Eleven years ago, I traveled to Kenya with my mother and 10-year-old daughter. We were 3 generations of women seeking to connect with and learn from the stories of others. We met so many women and girls on our journey, and their stories are forever etched on our souls. As we celebrate International Women’s Day today, I wish to honor those memories and share pieces of their stories here. As these girls stood at the crux of growth and possibility in their lives, how did the world fare in nurturing their dreams and potentials?
Our visit first took us to the Kayole slums of Nairobi to visit with a women’s self-help group. As we picked our way through the garbage, rubble and open sewage ditches that lined the markets, we met a number of small, women business owners – tailors, hair dressers, and street vendors. Along the way, we were accompanied by an energetic group of young girls. They chatted with my daughter about her name and her life in the US. One of the girls, named Mercy, wore a t-shirt with ‘Smart Girl’ emblazoned on the front. As I watched their interactions, these girls glowed with a passion, curiosity, and boldness that was contagious. Eleven years later, they are all grown up. Did Mercy hold on to her spunk and voice? Did the very powerful women role models in her life continue to embolden her vision and dreams for the future?

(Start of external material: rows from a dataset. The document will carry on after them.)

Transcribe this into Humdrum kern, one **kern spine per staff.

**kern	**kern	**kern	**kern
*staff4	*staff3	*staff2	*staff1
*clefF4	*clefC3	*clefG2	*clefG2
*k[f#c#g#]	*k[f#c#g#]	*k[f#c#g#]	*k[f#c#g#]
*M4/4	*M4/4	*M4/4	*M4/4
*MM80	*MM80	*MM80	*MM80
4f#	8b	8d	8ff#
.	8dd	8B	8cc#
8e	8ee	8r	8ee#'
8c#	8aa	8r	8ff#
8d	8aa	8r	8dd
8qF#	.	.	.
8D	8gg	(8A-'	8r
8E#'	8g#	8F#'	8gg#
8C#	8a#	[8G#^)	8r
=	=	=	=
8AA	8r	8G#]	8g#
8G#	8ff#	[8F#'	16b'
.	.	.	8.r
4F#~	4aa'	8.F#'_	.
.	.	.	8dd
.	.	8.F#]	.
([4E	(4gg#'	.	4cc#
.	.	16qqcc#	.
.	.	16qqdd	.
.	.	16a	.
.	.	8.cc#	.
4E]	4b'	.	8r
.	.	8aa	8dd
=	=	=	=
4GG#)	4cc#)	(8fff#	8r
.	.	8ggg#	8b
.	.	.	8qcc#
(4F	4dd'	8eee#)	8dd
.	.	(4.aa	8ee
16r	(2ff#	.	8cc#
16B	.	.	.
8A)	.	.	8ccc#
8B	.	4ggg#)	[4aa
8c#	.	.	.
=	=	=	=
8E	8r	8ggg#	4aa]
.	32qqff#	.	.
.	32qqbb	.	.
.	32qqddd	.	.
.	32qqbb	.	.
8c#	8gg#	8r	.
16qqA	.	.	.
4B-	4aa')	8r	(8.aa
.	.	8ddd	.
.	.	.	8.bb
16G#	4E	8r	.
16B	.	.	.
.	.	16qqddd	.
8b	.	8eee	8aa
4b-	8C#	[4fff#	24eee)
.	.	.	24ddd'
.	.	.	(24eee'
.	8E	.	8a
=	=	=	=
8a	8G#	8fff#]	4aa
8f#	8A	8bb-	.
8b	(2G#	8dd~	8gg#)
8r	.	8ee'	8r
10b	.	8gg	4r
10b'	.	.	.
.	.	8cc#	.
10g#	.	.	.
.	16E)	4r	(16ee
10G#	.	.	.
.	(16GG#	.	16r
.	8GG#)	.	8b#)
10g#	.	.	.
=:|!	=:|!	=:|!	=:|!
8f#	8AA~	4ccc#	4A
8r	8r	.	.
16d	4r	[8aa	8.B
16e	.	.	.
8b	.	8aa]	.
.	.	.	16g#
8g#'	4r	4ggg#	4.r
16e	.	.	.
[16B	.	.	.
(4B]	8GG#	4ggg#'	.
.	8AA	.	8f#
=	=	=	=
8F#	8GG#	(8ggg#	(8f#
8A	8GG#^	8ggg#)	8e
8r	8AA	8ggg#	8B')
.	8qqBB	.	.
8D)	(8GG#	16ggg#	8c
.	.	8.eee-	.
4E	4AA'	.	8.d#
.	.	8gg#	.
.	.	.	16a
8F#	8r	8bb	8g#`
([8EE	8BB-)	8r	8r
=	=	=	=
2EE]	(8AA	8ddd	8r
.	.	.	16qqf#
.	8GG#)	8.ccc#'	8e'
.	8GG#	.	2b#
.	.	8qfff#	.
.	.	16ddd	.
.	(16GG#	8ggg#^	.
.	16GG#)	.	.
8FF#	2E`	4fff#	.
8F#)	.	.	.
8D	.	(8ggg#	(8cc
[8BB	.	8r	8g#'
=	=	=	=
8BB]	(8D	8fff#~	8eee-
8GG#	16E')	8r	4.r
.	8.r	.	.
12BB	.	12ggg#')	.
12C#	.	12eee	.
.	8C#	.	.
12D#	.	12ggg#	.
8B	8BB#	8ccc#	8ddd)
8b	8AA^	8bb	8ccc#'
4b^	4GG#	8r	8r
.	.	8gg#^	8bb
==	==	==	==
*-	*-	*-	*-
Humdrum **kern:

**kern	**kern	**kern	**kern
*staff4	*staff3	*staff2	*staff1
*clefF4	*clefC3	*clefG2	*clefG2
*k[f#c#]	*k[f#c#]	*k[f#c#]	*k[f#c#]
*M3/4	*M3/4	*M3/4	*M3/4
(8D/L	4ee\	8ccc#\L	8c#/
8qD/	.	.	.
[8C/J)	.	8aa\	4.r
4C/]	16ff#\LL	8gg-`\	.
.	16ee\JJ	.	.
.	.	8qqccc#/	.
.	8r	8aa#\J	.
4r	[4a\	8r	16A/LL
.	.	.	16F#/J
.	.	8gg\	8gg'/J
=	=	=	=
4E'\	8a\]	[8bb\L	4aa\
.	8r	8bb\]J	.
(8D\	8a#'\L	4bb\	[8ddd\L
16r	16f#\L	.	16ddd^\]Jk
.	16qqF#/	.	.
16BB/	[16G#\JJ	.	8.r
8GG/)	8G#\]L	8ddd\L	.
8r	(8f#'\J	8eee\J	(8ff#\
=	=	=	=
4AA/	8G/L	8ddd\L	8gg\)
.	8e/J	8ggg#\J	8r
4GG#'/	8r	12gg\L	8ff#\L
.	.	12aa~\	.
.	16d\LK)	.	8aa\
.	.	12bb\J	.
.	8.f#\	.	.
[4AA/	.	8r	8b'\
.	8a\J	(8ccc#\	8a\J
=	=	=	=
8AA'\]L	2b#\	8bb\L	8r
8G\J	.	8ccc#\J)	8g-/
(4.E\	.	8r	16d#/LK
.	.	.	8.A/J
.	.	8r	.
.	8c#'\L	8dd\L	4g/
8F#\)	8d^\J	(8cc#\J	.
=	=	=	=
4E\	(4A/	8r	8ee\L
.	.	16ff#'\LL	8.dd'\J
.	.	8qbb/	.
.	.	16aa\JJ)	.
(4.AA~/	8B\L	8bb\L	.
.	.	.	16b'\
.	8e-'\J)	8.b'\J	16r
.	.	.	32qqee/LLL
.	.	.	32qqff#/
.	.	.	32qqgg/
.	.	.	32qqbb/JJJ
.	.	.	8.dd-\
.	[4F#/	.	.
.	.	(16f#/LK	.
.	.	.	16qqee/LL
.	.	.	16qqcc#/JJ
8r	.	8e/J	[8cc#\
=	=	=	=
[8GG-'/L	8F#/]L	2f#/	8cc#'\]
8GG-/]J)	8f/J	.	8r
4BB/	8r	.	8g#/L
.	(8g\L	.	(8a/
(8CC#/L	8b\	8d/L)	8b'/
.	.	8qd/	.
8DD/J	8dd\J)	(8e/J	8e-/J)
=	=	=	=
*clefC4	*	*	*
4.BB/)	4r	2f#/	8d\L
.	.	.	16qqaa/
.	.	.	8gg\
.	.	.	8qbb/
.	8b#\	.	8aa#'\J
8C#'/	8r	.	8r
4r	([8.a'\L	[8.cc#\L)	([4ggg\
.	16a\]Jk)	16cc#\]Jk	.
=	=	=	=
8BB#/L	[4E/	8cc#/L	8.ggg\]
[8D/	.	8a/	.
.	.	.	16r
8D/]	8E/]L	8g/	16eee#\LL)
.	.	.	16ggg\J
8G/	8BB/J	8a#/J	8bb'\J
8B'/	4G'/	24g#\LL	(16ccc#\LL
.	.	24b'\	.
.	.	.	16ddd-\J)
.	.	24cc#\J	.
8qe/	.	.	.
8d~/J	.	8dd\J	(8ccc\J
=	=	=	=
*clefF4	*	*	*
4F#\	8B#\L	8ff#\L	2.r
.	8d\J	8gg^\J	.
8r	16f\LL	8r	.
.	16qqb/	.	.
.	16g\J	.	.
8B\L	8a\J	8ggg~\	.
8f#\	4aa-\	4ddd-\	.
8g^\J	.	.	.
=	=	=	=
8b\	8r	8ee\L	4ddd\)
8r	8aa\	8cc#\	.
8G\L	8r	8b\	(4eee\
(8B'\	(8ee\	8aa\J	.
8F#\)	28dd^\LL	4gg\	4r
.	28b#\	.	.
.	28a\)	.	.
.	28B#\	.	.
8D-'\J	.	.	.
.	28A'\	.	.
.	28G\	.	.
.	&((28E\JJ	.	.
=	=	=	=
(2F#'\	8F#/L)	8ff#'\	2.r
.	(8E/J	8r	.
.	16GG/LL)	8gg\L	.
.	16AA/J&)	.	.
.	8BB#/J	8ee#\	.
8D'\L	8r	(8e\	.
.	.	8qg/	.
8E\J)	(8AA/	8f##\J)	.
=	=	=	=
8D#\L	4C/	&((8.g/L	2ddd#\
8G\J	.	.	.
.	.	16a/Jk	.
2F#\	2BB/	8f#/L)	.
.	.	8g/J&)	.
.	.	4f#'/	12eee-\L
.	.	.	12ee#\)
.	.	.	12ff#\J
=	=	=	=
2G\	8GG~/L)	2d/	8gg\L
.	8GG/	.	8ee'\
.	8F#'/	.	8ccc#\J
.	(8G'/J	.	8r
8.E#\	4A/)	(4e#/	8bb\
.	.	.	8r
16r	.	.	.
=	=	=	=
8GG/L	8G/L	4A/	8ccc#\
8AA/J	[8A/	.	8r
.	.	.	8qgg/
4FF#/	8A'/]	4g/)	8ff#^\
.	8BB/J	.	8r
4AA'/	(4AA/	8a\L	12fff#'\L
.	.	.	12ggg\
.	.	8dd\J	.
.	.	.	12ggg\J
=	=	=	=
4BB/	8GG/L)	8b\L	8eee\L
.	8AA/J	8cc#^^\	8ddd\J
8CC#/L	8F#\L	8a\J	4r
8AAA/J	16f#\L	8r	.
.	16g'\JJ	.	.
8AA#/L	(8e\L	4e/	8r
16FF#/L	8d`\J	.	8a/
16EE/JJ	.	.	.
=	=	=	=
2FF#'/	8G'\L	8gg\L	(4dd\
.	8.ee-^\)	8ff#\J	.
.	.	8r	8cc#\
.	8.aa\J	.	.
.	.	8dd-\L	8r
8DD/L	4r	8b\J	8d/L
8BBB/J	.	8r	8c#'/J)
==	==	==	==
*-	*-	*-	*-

The next day, we drove north of Nairobi to visit a rural community. There, we met the “Gitithia 5”, a family of orphans living alone in a home that an elderly grandmother had opened to them. They were being supported by a local church-based microfinance group that had established a modest social fund to care for the most vulnerable in their community. With each loan repayment, members pledged to contribute an additional fee. They had chosen to sponsor Rose, the youngest girl in this family, visiting her regularly and contributing to her school fees and basic household needs. While devastatingly poor and alone, this sibling group stayed together and experienced community generosity rather than end up on the streets of Nairobi. Today, these children are all grown up. Did Rose stay in school? Did she continue to stay connected in her community, in turn contributing to the life and care of others?
On the way back to Nairobi, we visited a small boarding and day school serving in an urban market community. Located at the junction of major national and international trade routes, this market bustled with truckers, bars, and prostitution rings. Here we met baby Joy. Just a few weeks old, she had been found abandoned in a basket behind their school. This was not the first time. Young women in this market community are so vulnerable to exploitation and abandonment. As the school received baby Joy into their community, and we took turns holding her and breathing in her peace and warmth, we all prayed for the young mother and the sacrifices she endured.
This year marks the 25th anniversary of the Beijing Platform for Action, a comprehensive and transformative agenda for global gender equity set forth by 170 member states at the United Nations’ Fourth World Conference on Women. 25 years later, many accomplishment have been made, including women’s increased access to education, healthcare and political participation. But we have also seen powerful pushbacks and damaging reversals of hard-won advances, as noted in UN Women’s just-released report “Women´s Rights in Review 25 years after Beijing.” Poverty, discrimination and violence are still strongly present in the lives of women and girls. Under-representation in power and decision-making is still the norm.
- Globally, progress on women’s access to paid work has ground to a halt. Less than two thirds of women (62 per cent) aged 25-54 are in the labor force, compared to more than nine out of ten (93 per cent) men.
- Women continue to shoulder the bulk of unpaid care and domestic work, and are on average paid 16 per cent less than men, rising to 35 per cent in some countries.
- Nearly one in five women (18 per cent) have faced violence from an intimate partner in the past year. New technologies are fueling new forms of violence, for which policy solutions are largely absent.
- 32 million girls are still not in school.
- Men still control three quarters of parliamentary seats.
- Women are largely excluded from peace processes, representing only 13 per cent of negotiators and only 4 per cent of signatories.
To catalyze systemic and lasting change the report points to the need to vastly increase financing for gender equality, to harness the potential of technology and innovation, and to ensure that development is inclusive of women and girls who face multiple forms of discrimination.
Here in the US, as we celebrate the 100th anniversary of women’s hard-won right to vote, we also acknowledge that we are an incredibly generous country. Since 2014, we have given over $350 billion every year to a broad range of causes, including religion, education, human services, health, arts and culture, the environment and animal welfare. But when it comes to supporting women’s issues, public support wanes. Only 1.6% of US charitable giving goes to nonprofits helping women and girls. And about 71% of those nonprofits have budgets of less than $50,000. If we want to truly impact the lives of women and girls, we will need to do more.
As I reflect on the stories of Mercy, Rose and Joy, and the generosity they experienced in their communities in Kenya, I am heartened. Their stories have impacted my life and they have impacted my mother and my daughter as well, as all three of us continue to commit our lives to the advancement of gender equity. Please take this day to look around you and honor all of the hardworking programs that work so diligently to serve women and girls every day. Recognize that their task is huge and growing, and do what you can to offer your support, encouragement, and advocacy. It’s the right work to be about and it’s a work that has profound and untold implications for future generations. Happy International Women’s Day.